* Entries supplied:
::::::

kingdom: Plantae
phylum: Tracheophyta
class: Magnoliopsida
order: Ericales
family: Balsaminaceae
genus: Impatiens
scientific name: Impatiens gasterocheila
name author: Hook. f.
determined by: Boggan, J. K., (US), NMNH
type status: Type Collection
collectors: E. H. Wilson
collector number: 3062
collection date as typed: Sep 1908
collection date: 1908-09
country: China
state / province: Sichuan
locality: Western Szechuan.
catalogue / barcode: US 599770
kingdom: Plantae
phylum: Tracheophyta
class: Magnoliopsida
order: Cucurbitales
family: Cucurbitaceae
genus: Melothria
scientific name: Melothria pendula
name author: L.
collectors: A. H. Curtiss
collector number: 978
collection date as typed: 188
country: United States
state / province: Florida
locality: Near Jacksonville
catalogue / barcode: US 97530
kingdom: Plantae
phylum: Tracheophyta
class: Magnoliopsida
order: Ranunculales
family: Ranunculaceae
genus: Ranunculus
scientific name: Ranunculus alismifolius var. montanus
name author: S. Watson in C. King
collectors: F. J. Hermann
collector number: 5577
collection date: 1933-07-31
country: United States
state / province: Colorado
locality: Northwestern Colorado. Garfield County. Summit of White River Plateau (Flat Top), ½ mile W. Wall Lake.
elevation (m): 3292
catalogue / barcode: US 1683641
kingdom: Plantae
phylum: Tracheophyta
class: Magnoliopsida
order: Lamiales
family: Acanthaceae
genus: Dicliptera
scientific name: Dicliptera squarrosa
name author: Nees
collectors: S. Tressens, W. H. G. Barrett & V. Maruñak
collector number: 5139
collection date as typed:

::::::

* Objective:
Can you rewrite the records above with "locality" renamed to "site" wherever it appears, keeping everything else the same?

* Exercise response:
kingdom: Plantae
phylum: Tracheophyta
class: Magnoliopsida
order: Ericales
family: Balsaminaceae
genus: Impatiens
scientific name: Impatiens gasterocheila
name author: Hook. f.
determined by: Boggan, J. K., (US), NMNH
type status: Type Collection
collectors: E. H. Wilson
collector number: 3062
collection date as typed: Sep 1908
collection date: 1908-09
country: China
state / province: Sichuan
site: Western Szechuan.
catalogue / barcode: US 599770
kingdom: Plantae
phylum: Tracheophyta
class: Magnoliopsida
order: Cucurbitales
family: Cucurbitaceae
genus: Melothria
scientific name: Melothria pendula
name author: L.
collectors: A. H. Curtiss
collector number: 978
collection date as typed: 188
country: United States
state / province: Florida
site: Near Jacksonville
catalogue / barcode: US 97530
kingdom: Plantae
phylum: Tracheophyta
class: Magnoliopsida
order: Ranunculales
family: Ranunculaceae
genus: Ranunculus
scientific name: Ranunculus alismifolius var. montanus
name author: S. Watson in C. King
collectors: F. J. Hermann
collector number: 5577
collection date: 1933-07-31
country: United States
state / province: Colorado
site: Northwestern Colorado. Garfield County. Summit of White River Plateau (Flat Top), ½ mile W. Wall Lake.
elevation (m): 3292
catalogue / barcode: US 1683641
kingdom: Plantae
phylum: Tracheophyta
class: Magnoliopsida
order: Lamiales
family: Acanthaceae
genus: Dicliptera
scientific name: Dicliptera squarrosa
name author: Nees
collectors: S. Tressens, W. H. G. Barrett & V. Maruñak
collector number: 5139
collection date as typed:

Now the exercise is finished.